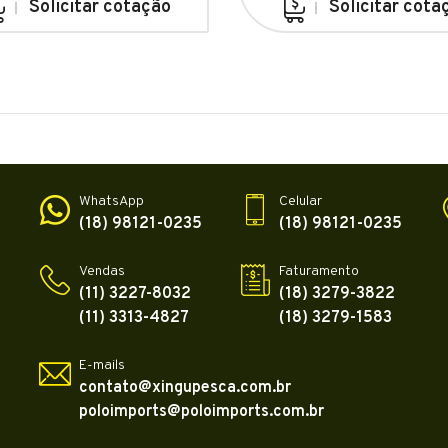
Solicitar cotação
Solicitar cota
WhatsApp
Celular
(18) 98121-0235
(18) 98121-0235
Vendas
Faturamento
(11) 3227-8032
(18) 3279-3822
(11) 3313-4827
(18) 3279-1583
E-mails
contato@xingupesca.com.br
poloimports@poloimports.com.br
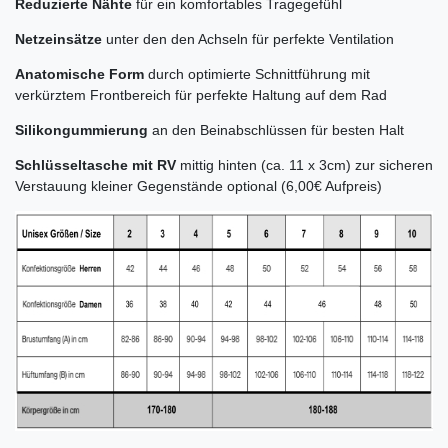
Reduzierte Nähte
für ein komfortables Tragegefühl
Netzeinsätze
unter den den Achseln für perfekte Ventilation
Anatomische Form
durch optimierte Schnittführung mit
verkürztem Frontbereich für perfekte Haltung auf dem Rad
Silikongummierung
an den Beinabschlüssen für besten Halt
Schlüsseltasche mit RV
mittig hinten (ca. 11 x 3cm) zur sicheren
Verstauung kleiner Gegenstände optional (6,00€ Aufpreis)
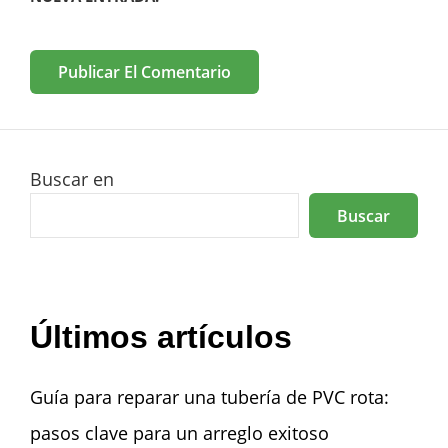
Buscar en
Buscar
Últimos artículos
Guía para reparar una tubería de PVC rota:
pasos clave para un arreglo exitoso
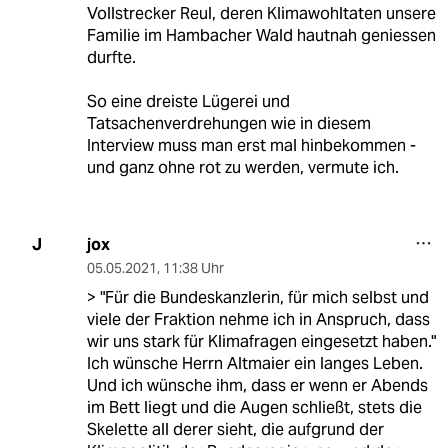
Vollstrecker Reul, deren Klimawohltaten unsere
Familie im Hambacher Wald hautnah geniessen
durfte.
So eine dreiste Lügerei und
Tatsachenverdrehungen wie in diesem
Interview muss man erst mal hinbekommen -
und ganz ohne rot zu werden, vermute ich.
jox
J
05.05.2021
,
11:38 Uhr
> "Für die Bundeskanzlerin, für mich selbst und
viele der Fraktion nehme ich in Anspruch, dass
wir uns stark für Klimafragen eingesetzt haben."
Ich wünsche Herrn Altmaier ein langes Leben.
Und ich wünsche ihm, dass er wenn er Abends
im Bett liegt und die Augen schließt, stets die
Skelette all derer sieht, die aufgrund der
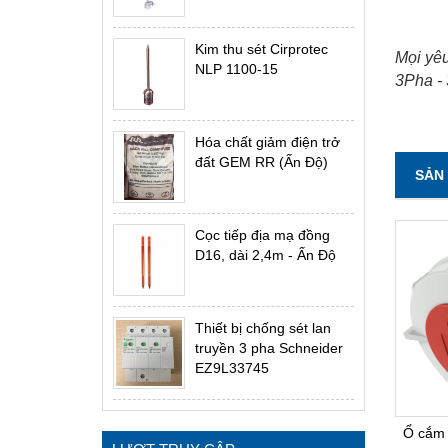
Kim thu sét Cirprotec
Mọi yêu
NLP 1100-15
3Pha - 
Hóa chất giảm điện trở
đất GEM RR (Ấn Độ)
SẢN
Cọc tiếp địa mạ đồng
D16, dài 2,4m - Ấn Độ
Thiết bị chống sét lan
truyền 3 pha Schneider
EZ9L33745
Ổ cắm 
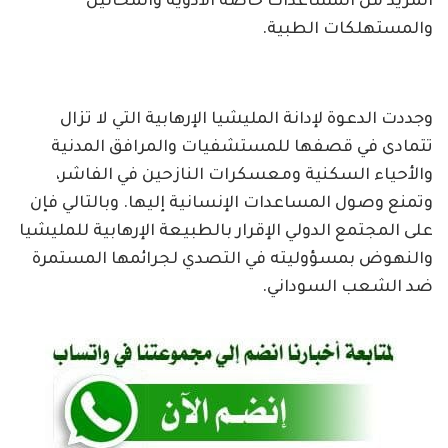
المزيد من المساعدات خاصة الأدوية والمحاليل
والمستهلكات الطبية.
وجددت الدعوة لإدانة المليشيا الإرهابية التي لا تزال
تتمادى في قصفها للمستشفيات والمرافق المدنية
والأحياء السكنية ومعسكرات النازحين في الفاشر،
وتمنع وصول المساعدات الإنسانية إليها. وبالتالي فإن
على المجتمع الدولي الإقرار بالطبيعة الإرهابية للمليشيا
والنهوض بمسؤوليته في التصدي لجرائمها المستمرة
ضد الشعب السوداني.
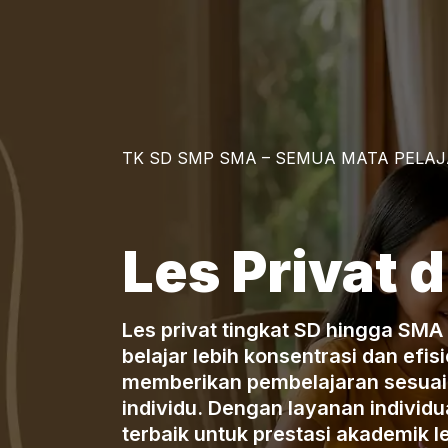
TK SD SMP SMA – SEMUA MATA PELA
Les Privat d
Les privat tingkat SD hingga SM
belajar lebih konsentrasi dan efi
memberikan pembelajaran sesuai 
individu. Dengan layanan individua
terbaik untuk prestasi akademik le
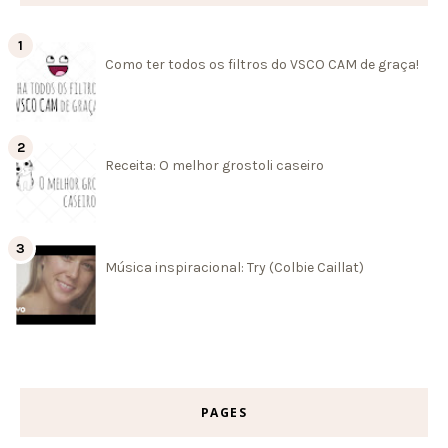
Como ter todos os filtros do VSCO CAM de graça!
Receita: O melhor grostoli caseiro
Música inspiracional: Try (Colbie Caillat)
PAGES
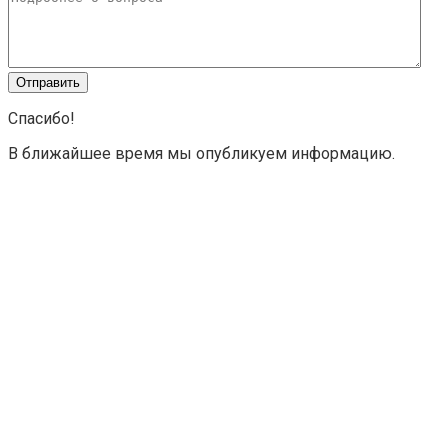
Спасибо!
В ближайшее время мы опубликуем информацию.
------
**Task prompt**
In the records above, some lines may contain the word "perfekte"; copy every one of them.

**Result**
unter den den Achseln für perfekte Ventilation
verkürztem Frontbereich für perfekte Haltung auf dem Rad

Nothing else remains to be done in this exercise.